Bien des hommes, de tous les pays de la terre
Viendront, pour contempler cette ruine austère,
Rêveurs, et relisant le livre de Victor :
— Alors ils croiront voir la vieille basilique,
Toute ainsi qu’elle était, puissante et magnifique,
Se lever devant eux comme l’ombre d’un mort !

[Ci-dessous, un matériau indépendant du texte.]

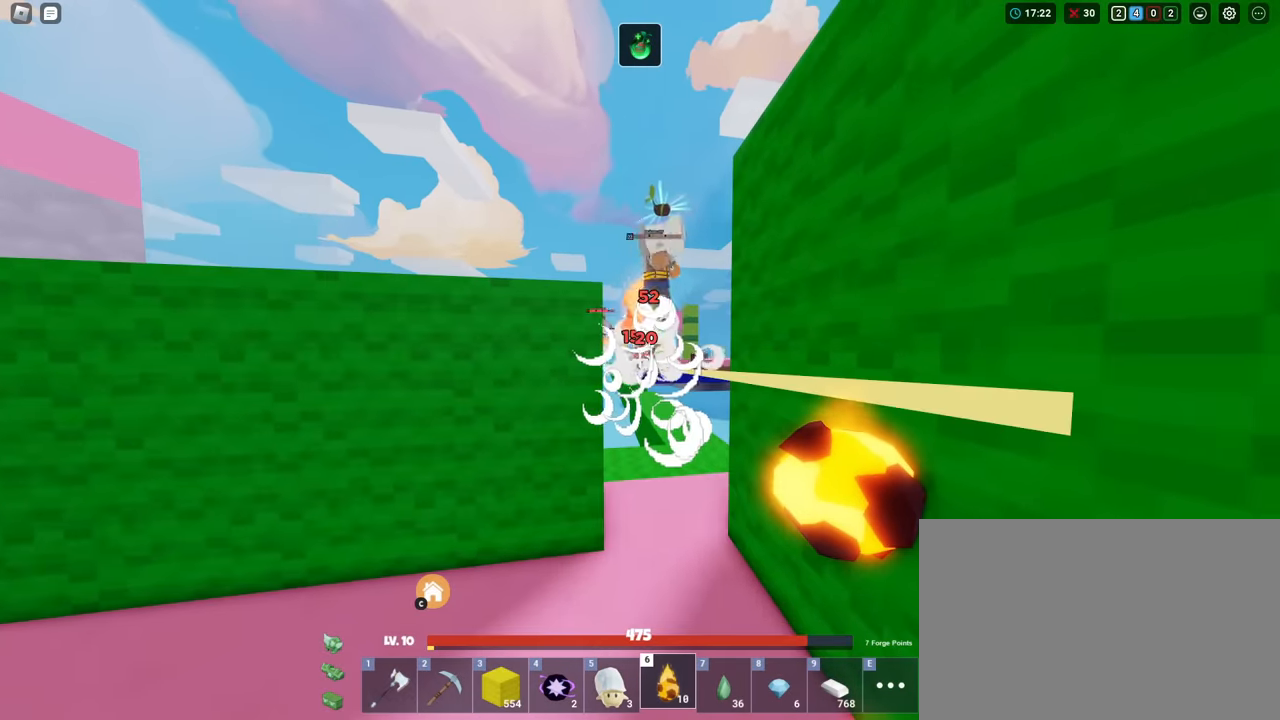
{"keys": ["shift"], "mouse": [], "mouse_move": "still", "events": [[17, "mouse_left", "down"], [400, "mouse_left", "up"]]}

Gérard de Nerval, Odelettes (1834)
Écoutez ce poème (lecture Stéphane Bataillon) :
Il n’aura pas fallu attendre mille ans pour que la prophétie de Gérard de Nerval se réalise. Ce poème écrit à la suite du roman de Victor Hugo, que Nerval mentionne affectueusement, sonne juste. Résonne fort. Moins par son récit de la destruction de l’édifice que pour l’évocation des forces d’imagination que Notre-Dame, fût-elle réduite à quelques pierres, est capable de réveiller. Un élan calme et lumineux qui accompagne notre regard vers ce plus grand que nous. Comme à la lecture d’un poème qui nous touche, la cathédrale inspire un nouvel espace, un espace intérieur où sentir le sacré. Une transcendance heureuse qui ne peut pas finir.